La France, championne d’Europe de la démolition de barrages
Régulièrement pointée du doigt par l’Union européenne pour les pollutions agricoles qui contaminent les rivières, la France a misé gros sur l’effacement des barrages pour rétablir les continuités écologiques des cours d’eau. Avec 156 barrages supprimés en 2023, le pays devance ainsi pour la première fois l’Espagne, la Suède et le Danemark.
156 barrages ont disparu du paysage français en 2023. Vous ne l’aviez pas vu ? Nous non plus. C’est pourtant un record, tant national qu’européen ! Et oui, le mouvement de libération des cours d’eau ne cesse de grossir. En seulement une année, l’élimination des barrages a augmenté de 50 % sur le vieux continent, atteignant 487 projets répartis dans 15 pays.
En tout, ce sont près de 4 300 km de cours d’eau qui ont pu être reconnectés, selon le décompte de la Fondation mondiale pour la migration des poissons. Réduction des risques pour les kayaks et baigneurs, coup de boost pour l’économie ou solution pas chère et efficace ; l’ONG affirme que la suppression des barrages vétustes et inutilisés cochent toutes les cases. Même si sur le terrain, cette solution peut parfois faire des remous, notamment quand il s’agit de défendre les anciens moulins. L’effacement des barrages est pourtant essentiel “pour nous fournir de l’eau potable, de l’eau pour l’agriculture et de l’eau pour la biodiversité”, selon Claire Baffert, responsable de la politique européenne du WWF.

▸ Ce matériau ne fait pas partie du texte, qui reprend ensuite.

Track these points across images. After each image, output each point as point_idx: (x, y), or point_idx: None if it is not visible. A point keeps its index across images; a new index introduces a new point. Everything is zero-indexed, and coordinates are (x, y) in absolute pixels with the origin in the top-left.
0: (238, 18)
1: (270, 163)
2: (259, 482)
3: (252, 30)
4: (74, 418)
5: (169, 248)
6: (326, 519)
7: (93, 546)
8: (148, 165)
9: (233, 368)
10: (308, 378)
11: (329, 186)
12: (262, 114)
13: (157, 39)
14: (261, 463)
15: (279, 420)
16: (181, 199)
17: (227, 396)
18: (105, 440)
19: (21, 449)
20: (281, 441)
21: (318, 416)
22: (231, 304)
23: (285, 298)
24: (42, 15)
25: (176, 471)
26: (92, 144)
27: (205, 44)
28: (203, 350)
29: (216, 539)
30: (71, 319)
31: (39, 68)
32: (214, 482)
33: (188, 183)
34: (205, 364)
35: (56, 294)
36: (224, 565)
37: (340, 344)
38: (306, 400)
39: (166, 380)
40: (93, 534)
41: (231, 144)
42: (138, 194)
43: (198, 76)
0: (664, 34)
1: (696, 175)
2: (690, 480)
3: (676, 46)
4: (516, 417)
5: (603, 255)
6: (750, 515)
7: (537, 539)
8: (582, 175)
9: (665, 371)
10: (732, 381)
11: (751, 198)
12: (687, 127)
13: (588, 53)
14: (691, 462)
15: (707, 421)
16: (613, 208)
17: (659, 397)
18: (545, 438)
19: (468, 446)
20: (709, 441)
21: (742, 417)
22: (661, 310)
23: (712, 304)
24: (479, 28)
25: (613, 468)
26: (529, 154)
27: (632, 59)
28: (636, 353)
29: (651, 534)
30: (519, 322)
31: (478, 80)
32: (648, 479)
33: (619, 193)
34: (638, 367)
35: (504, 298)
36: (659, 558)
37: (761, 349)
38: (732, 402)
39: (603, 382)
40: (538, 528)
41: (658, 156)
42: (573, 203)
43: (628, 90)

Permettre le retour des poissons migrateurs
En bloquant les voies de migration des poissons, les 150 000 obstacles répertoriés en France - soit un tous les 4km - bouleversent les écosystèmes fluviaux. Transport de nutriments, nourriture pour d'autres espèces comme les loutres et les oiseaux, engrais pour les algues… les poissons migrateurs sont à la base de l’équilibre de nombreux cours d’eau. Leur population a pourtant diminué de 93 % en Europe au cours des 50 dernières années.
Sur un cours d'eau comptant 10 obstacles, les poissons auraient seulement 3% de remonter en amont. Limiter ainsi leur reproduction, c'est provoquer un dangereux effet boule de neige pour de nombreux écosystèmes. Sans parler du fait que les obstacles bouleversent aussi le flux de nombreux sédiments et éléments nutritifs. Ainsi, plus de la moitié des cours d'eau européens ne seraient pas suffisamment sains pour fonctionner correctement et soutenir les objectifs en matière de biodiversité.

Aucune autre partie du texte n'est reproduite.